L’étude des propriétés du neptunium révéla qu’il émettait des rayons bêta, c’est-à-dire que chacun de ses atomes « expulsait » un électron. Nous savons déjà ce qui se passe lorsque le noyau d’un élément quelconque émet un électron : il se crée un noyau de l’élément situé dans la case suivante de la classification périodique. C’est pourquoi la découverte de l’émission de rayons bêta par le neptunium suggéra immédiatement que le 93e élément devait être suivi d’un 94e. A la suite d’expériences minutieuses, on finit effectivement par le découvrir en 1941.
Comme on le sait, la réaction en chaîne est une des conditions essentielles de la libération de l’énergie du noyau atomique lors de la fission d’éléments lourds. Les deux autres substances capables de réaction en chaîne, les isotopes d’uranium de poids atomiques 233 et 235, sont beaucoup plus difficiles à obtenir que le plutonium.
Actuellement le plutonium est produit en grandes quantités dans les réacteurs atomiques où la désintégration de l’uranium s’effectue simultanément à la formation du 94e élément. Après un certain temps, il se forme une quantité considérable de plutonium dans l’uranium dont est garni le réacteur. La séparation de ces deux éléments est relativement aisée.
L’obtention du neptunium et du plutonium fut un triomphe pour la physique et la chimie, une victoire de l’alchimie moderne pour ainsi dire. Et pourtant, comme le révéla un futur immédiat, ce n’était pas encore son apogée. Trois ans après la découverte du plutonium les chimistes durent ménager de nouvelles cases dans la classification périodique. Les « vedettes » furent les éléments 95 et 96 découverts en 1944.
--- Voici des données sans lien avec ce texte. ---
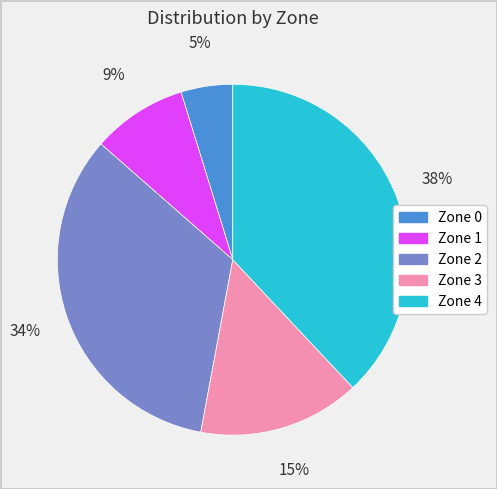

Is it true that Zone 3 is 7% of the pie?

False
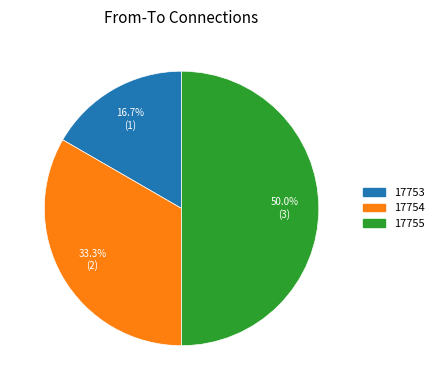

Between 17753 and 17754, which is larger?

17754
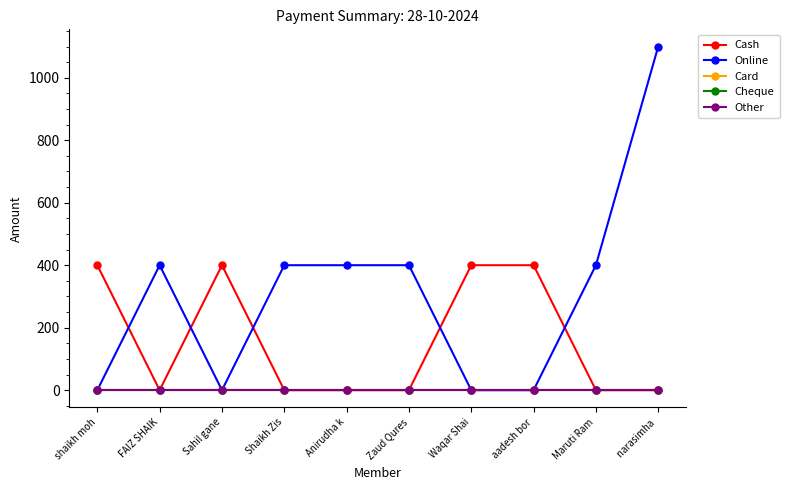

Is this an area chart (filled region under the line)?

No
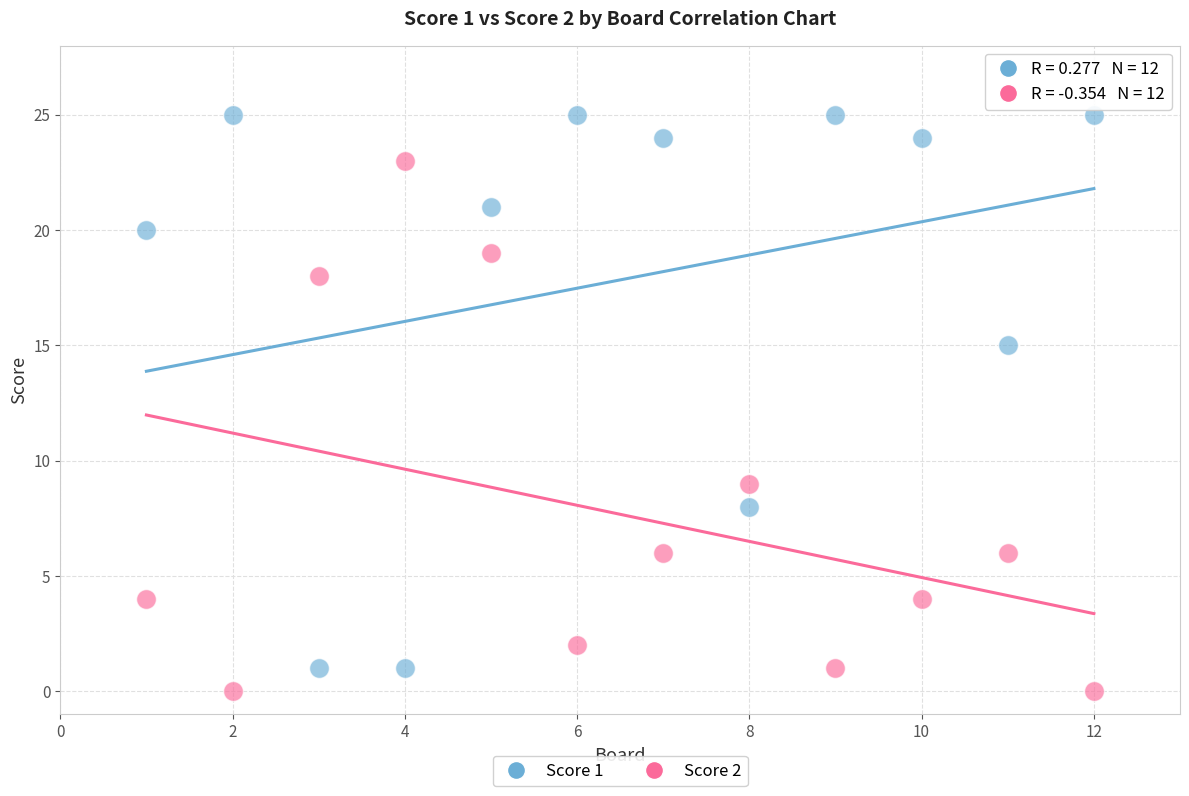

Across all data points, what is the range of X values (max minus min)?

11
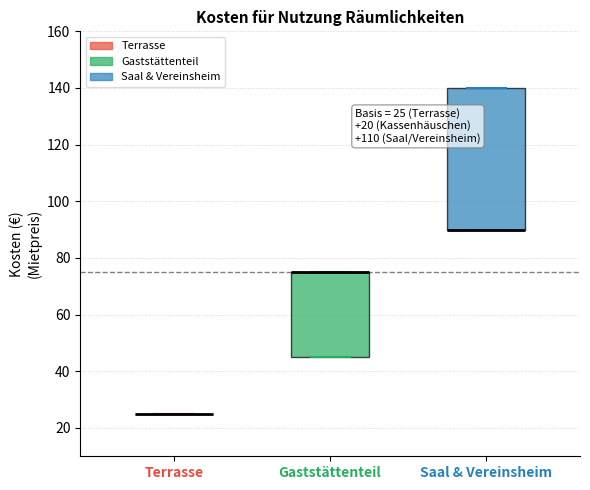

Comparing the boxes themselves (not the whiskers), which one is the tallest?

Saal & Vereinsheim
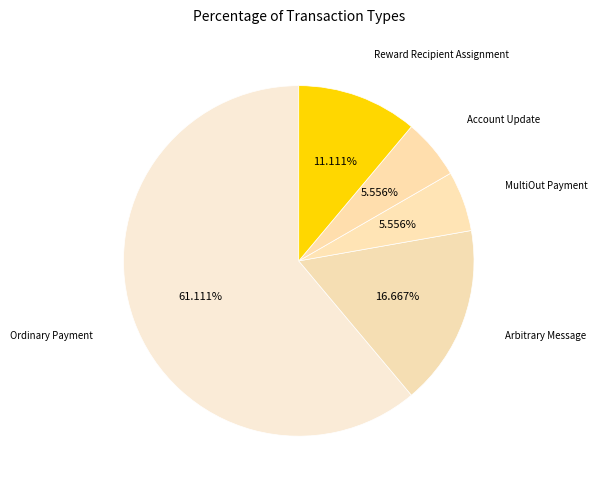

What is the smallest slice in the pie chart?

MultiOut Payment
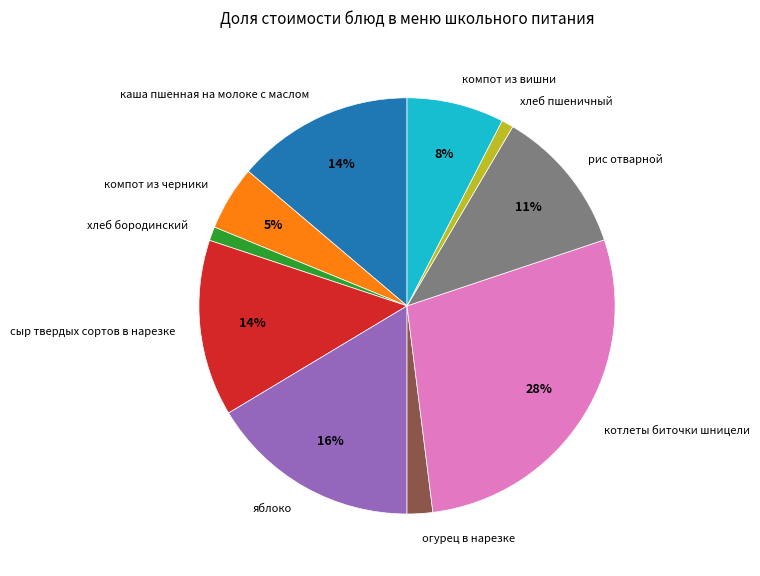

Is it true that компот из черники is 5% of the pie?

True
Là encore, on eut recours à « l’artillerie », le polygone de tir étant un cyclotron (appareil pour l’accélération des particules élémentaires), l’uranium la cible et les particules alpha (noyaux d’hélium), les projectiles. Lorsqu’un noyau d’uranium était atteint par une particule alpha, il se formait un noyau de numéro atomique 94 (2 + 92, ce qui constituait une nouvelle méthode pour l’obtention du plutonium). Au bout d’un certain temps, le noyau de plutonium expulsait une particule bêta (électron) donnant ainsi naissance à l’élément 95. Ayant été découvert en Amérique, il reçut le nom d’américium.
L’élément 96 fut obtenu d’une façon similaire, en bombardant du plutonium par des particules alpha. Cet élément 96 résulta d’une expérience très complexe mais d’une opération arithmétique extrêmement simple (94 + 2 = 96). Il fut nommé curium, en l’honneur des célèbres chercheurs dans le domaine de la radio-activité Marie Curie-Sklodowska et Pierre Curie.
La comparaison de la science à un immense édifice n’est sans doute pas originale. Mais quand on relate la façon dont furent obtenus les éléments artificiels transuraniens, on ne peut s’empêcher d’utiliser cette image. C’est l’uranium qui servit de « fondement » à l’édifice ; le plutonium en fut le « rez-de-chaussée » et la base de « l’étage » suivant, c’est-à-dire de l’américium.
En somme, de même que chaque étage achevé permet de passer à la construction de l’étage suivant, chaque élément transuranien obtenu permettait de passer à l’élément nouveau suivant. C’est ainsi que l’américium fut utilisé pour la synthèse du 97e élément, étant soumis au bombardement de particules alpha dans un cyclotron. En vertu de la même opération que précédemment (95 + 2), on eut l’élément 97, que l’on appela berkélium, d’après Berkeley, ville où l’élément fut obtenu pour la première fois.